- _YOUR OBJECTIVE_:
Copy out every item below word for word, keeping each line as it is.

Dataset entries:
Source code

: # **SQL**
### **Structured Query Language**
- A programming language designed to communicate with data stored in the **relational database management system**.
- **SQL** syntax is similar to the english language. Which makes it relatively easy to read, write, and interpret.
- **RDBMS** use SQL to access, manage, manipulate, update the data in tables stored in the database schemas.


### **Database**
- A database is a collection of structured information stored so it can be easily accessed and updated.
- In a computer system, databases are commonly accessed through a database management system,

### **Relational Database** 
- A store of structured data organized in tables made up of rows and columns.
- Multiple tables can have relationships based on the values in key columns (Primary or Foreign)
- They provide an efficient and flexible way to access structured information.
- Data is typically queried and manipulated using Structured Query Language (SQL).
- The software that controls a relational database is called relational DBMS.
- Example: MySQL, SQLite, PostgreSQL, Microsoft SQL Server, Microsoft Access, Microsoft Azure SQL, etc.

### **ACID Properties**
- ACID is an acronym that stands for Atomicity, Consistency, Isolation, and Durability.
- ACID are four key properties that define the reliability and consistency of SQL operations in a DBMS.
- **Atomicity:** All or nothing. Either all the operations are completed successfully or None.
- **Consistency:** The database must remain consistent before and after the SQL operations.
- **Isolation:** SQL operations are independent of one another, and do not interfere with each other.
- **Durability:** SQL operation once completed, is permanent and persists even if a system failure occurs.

- _ANSWER SECTION_:
Source code

: # **SQL**
### **Structured Query Language**
- A programming language designed to communicate with data stored in the **relational database management system**.
- **SQL** syntax is similar to the english language. Which makes it relatively easy to read, write, and interpret.
- **RDBMS** use SQL to access, manage, manipulate, update the data in tables stored in the database schemas.


### **Database**
- A database is a collection of structured information stored so it can be easily accessed and updated.
- In a computer system, databases are commonly accessed through a database management system,

### **Relational Database** 
- A store of structured data organized in tables made up of rows and columns.
- Multiple tables can have relationships based on the values in key columns (Primary or Foreign)
- They provide an efficient and flexible way to access structured information.
- Data is typically queried and manipulated using Structured Query Language (SQL).
- The software that controls a relational database is called relational DBMS.
- Example: MySQL, SQLite, PostgreSQL, Microsoft SQL Server, Microsoft Access, Microsoft Azure SQL, etc.

### **ACID Properties**
- ACID is an acronym that stands for Atomicity, Consistency, Isolation, and Durability.
- ACID are four key properties that define the reliability and consistency of SQL operations in a DBMS.
- **Atomicity:** All or nothing. Either all the operations are completed successfully or None.
- **Consistency:** The database must remain consistent before and after the SQL operations.
- **Isolation:** SQL operations are independent of one another, and do not interfere with each other.
- **Durability:** SQL operation once completed, is permanent and persists even if a system failure occurs.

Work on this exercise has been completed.